Dernier acte. Comme j’aurais dû m’y attendre, pour elle, l’extrémité la plus abjecte est atteinte quand, un jour, m’ayant embrassé, elle a un méchant mouvement de recul. L’haleine du fumeur, ça peut difficilement être masqué. En plus, cigarette et art vocal ne font pas bon ménage. La Porte de l’Enfer, telle que le grand Rodin l’a imaginée, s’est ouverte sur la bouche de ma diva, qui perd le nord. Sans ce nord, elle divague, allant jusqu’à décréter un entracte de quelques jours dans notre relation. Néanmoins, elle finit, une semaine plus tard, par glisser un mot sous ma porte, sorte de communiqué de presse m’annonçant grosso modo qu’elle en a marre d’être obligée de me chanter des berceuses pour. me donner l’air d’aller et que sa carrière l’accapare trop pour avoir quelqu’un dans sa vie. Moi, je me dis que la maudite chanteuse d’opéra est au sommet de son art, ces temps-ci, à cause de mon émotivité dans l’intimité! Elle fait désormais l’amour à son auditoire, dont je ne fais plus partie. Fin de la représentation. Et il n’y aura pas de rappel!

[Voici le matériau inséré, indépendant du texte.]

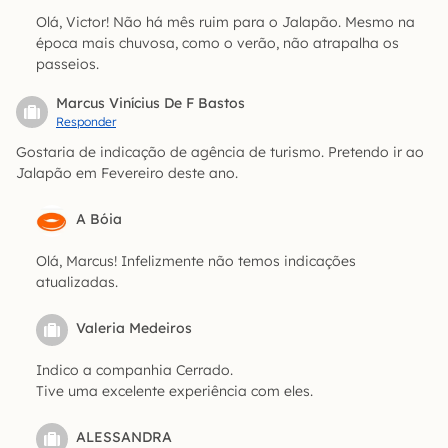
Olá, Victor! Não há mês ruim para o Jalapão. Mesmo na
época mais chuvosa, como o verão, não atrapalha os
passeios.
Marcus Vinícius De F Bastos
Responder
Gostaria de indicação de agência de turismo. Pretendo ir ao
Jalapão em Fevereiro deste ano.
A Bóia
Olá, Marcus! Infelizmente não temos indicações
atualizadas.
Valeria Medeiros
Indico a companhia Cerrado.
Tive uma excelente experiência com eles.
ALESSANDRA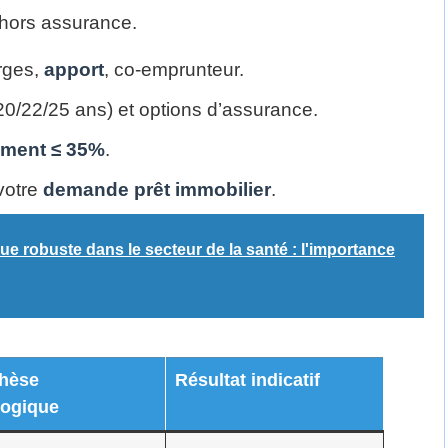
hors assurance.
rges,
apport
, co-emprunteur.
(20/22/25 ans) et options d’assurance.
ement ≤ 35%
.
 votre
demande prêt immobilier
.
ue robuste dans le secteur de la santé : l'importance
hèse
Résultat indicatif
ogique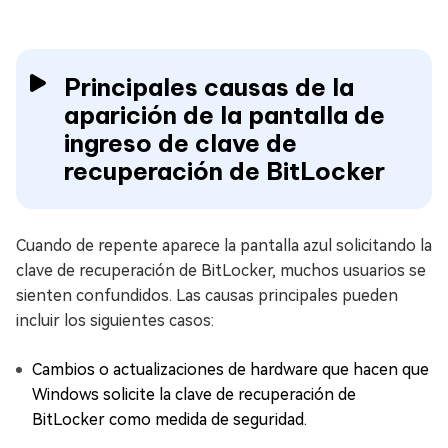
Principales causas de la
aparición de la pantalla de
ingreso de clave de
recuperación de BitLocker
Cuando de repente aparece la pantalla azul solicitando la
clave de recuperación de BitLocker, muchos usuarios se
sienten confundidos. Las causas principales pueden
incluir los siguientes casos:
Cambios o actualizaciones de hardware que hacen que
Windows solicite la clave de recuperación de
BitLocker como medida de seguridad.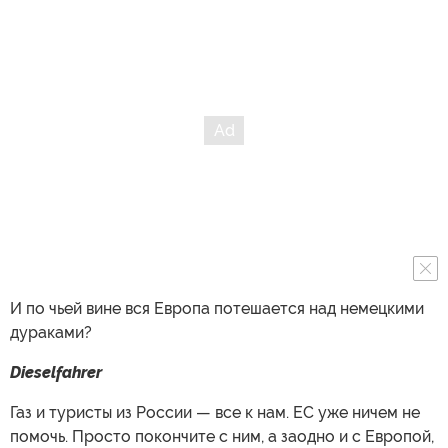
И по чьей вине вся Европа потешается над немецкими
дураками?
Dieselfahrer
Газ и туристы из России — все к нам. ЕС уже ничем не
помочь. Просто покончите с ним, а заодно и с Европой,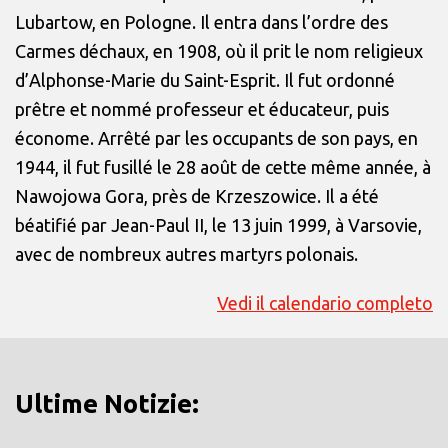
Lubartow, en Pologne. Il entra dans l’ordre des
Carmes déchaux, en 1908, où il prit le nom religieux
d’Alphonse-Marie du Saint-Esprit. Il fut ordonné
prêtre et nommé professeur et éducateur, puis
économe. Arrêté par les occupants de son pays, en
1944, il fut fusillé le 28 août de cette même année, à
Nawojowa Gora, près de Krzeszowice. Il a été
béatifié par Jean-Paul II, le 13 juin 1999, à Varsovie,
avec de nombreux autres martyrs polonais.
Vedi il calendario completo
Ultime Notizie: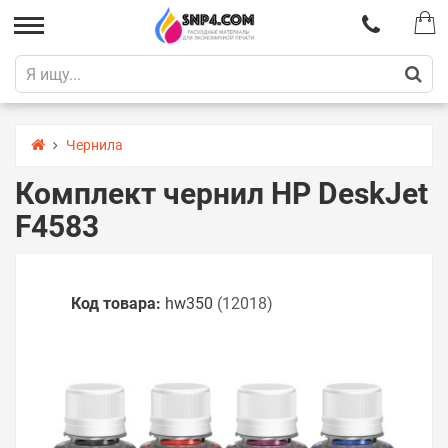
Чернила
Комплект чернил HP DeskJet
F4583
Код товара:
hw350
(12018)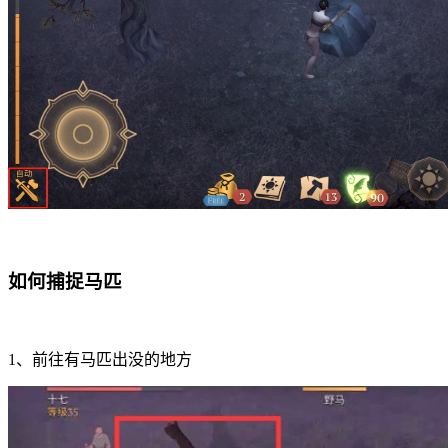
如何捕捉马匹
1、前往有马匹出没的地方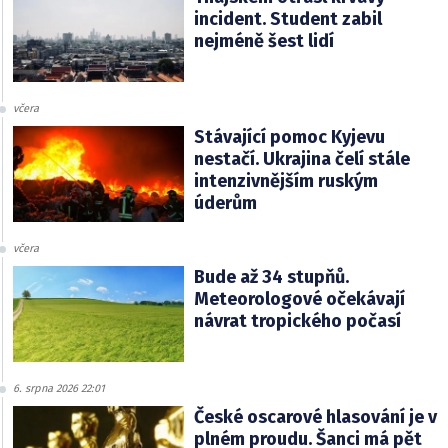
incident. Student zabil
nejméně šest lidí
včera
Stávající pomoc Kyjevu
nestačí. Ukrajina čelí stále
intenzivnějším ruským
úderům
včera
Bude až 34 stupňů.
Meteorologové očekávají
návrat tropického počasí
6. srpna 2026 22:01
České oscarové hlasování je v
plném proudu. Šanci má pět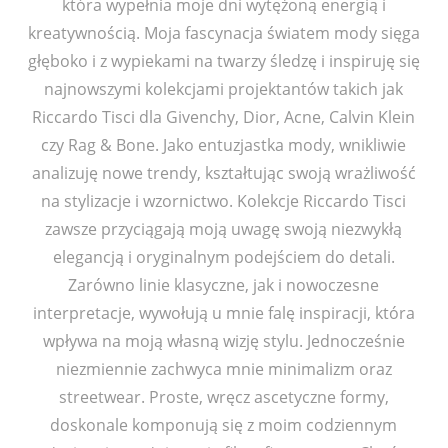
która wypełnia moje dni wytężoną energią i
kreatywnością. Moja fascynacja światem mody sięga
głęboko i z wypiekami na twarzy śledzę i inspiruję się
najnowszymi kolekcjami projektantów takich jak
Riccardo Tisci dla Givenchy, Dior, Acne, Calvin Klein
czy Rag & Bone. Jako entuzjastka mody, wnikliwie
analizuję nowe trendy, kształtując swoją wrażliwość
na stylizacje i wzornictwo. Kolekcje Riccardo Tisci
zawsze przyciągają moją uwagę swoją niezwykłą
elegancją i oryginalnym podejściem do detali.
Zarówno linie klasyczne, jak i nowoczesne
interpretacje, wywołują u mnie falę inspiracji, która
wpływa na moją własną wizję stylu. Jednocześnie
niezmiennie zachwyca mnie minimalizm oraz
streetwear. Proste, wręcz ascetyczne formy,
doskonale komponują się z moim codziennym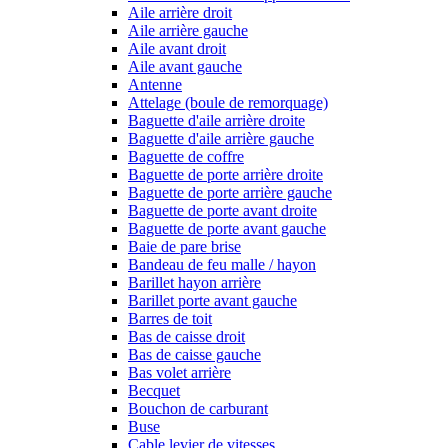
Aile arrière droit
Aile arrière gauche
Aile avant droit
Aile avant gauche
Antenne
Attelage (boule de remorquage)
Baguette d'aile arrière droite
Baguette d'aile arrière gauche
Baguette de coffre
Baguette de porte arrière droite
Baguette de porte arrière gauche
Baguette de porte avant droite
Baguette de porte avant gauche
Baie de pare brise
Bandeau de feu malle / hayon
Barillet hayon arrière
Barillet porte avant gauche
Barres de toit
Bas de caisse droit
Bas de caisse gauche
Bas volet arrière
Becquet
Bouchon de carburant
Buse
Cable levier de vitesses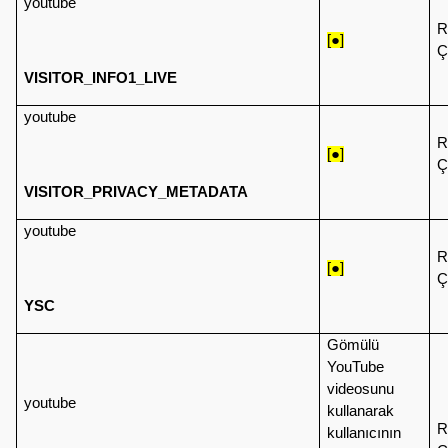
youtube
R
[●]
Ç
VISITOR_INFO1_LIVE
youtube
R
[●]
Ç
VISITOR_PRIVACY_METADATA
youtube
R
[●]
Ç
YSC
Gömülü
YouTube
videosunu
youtube
kullanarak
R
kullanıcının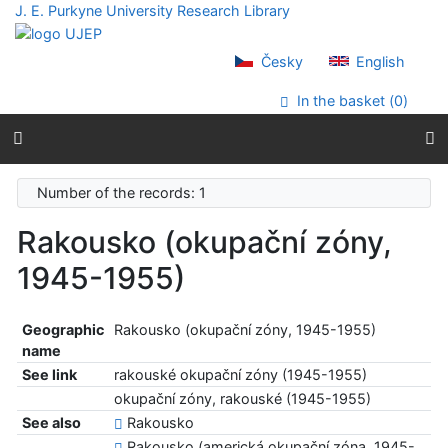
Go to content
J. E. Purkyne University Research Library
Go to menu
Accessibility declaration
Česky
English
In the basket (
0
)
Number of the records: 1
Rakousko (okupační zóny,
1945-1955)
Geographic
Rakousko (okupační zóny, 1945-1955)
name
See link
rakouské okupační zóny (1945-1955)
okupační zóny, rakouské (1945-1955)
See also
Rakousko
Rakousko (americká okupační zóna, 1945-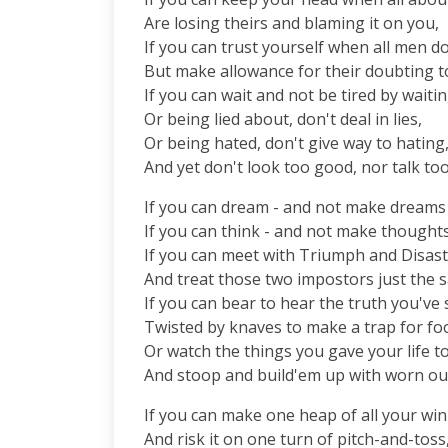
Are losing theirs and blaming it on you,

If you can trust yourself when all men do
But make allowance for their doubting to
If you can wait and not be tired by waiting
Or being lied about, don't deal in lies,

Or being hated, don't give way to hating,
And yet don't look too good, nor talk too
If you can dream - and not make dreams 
If you can think - and not make thoughts
If you can meet with Triumph and Disast
And treat those two impostors just the s
If you can bear to hear the truth you've
Twisted by knaves to make a trap for fool
Or watch the things you gave your life to
And stoop and build'em up with worn out
If you can make one heap of all your win
And risk it on one turn of pitch-and-toss,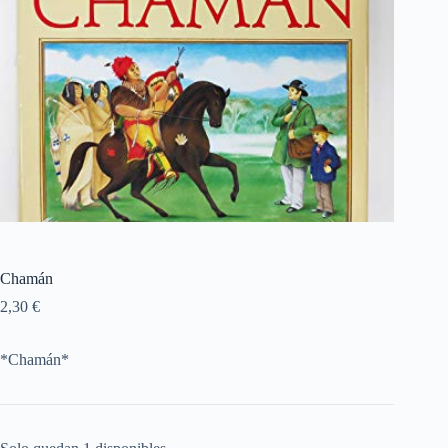
Chamán
2,30
€
*Chamán*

Finalement, je suis bien. Malgré la chaleur accablante, il fait à nouveau frais dans mon condo. Et j’ai réussi à me débarrasser de cette satanée envie de toujours avoir une cigarette à la bouche. Les plaintes des copropriétaires fusant de partout, les ondes sismiques en provenance de chez ma voisine sont de moins forte amplitude. De toute façon, l’épicentre part de plus en plus souvent en tournée, faire vibrer les foules ailleurs sur le globe. En guise de thérapie, si l’on veut, je me suis remis à l’exécution de son portrait. Néanmoins, la toile est revenue à l’horizontale. Plus large que haute, quoi.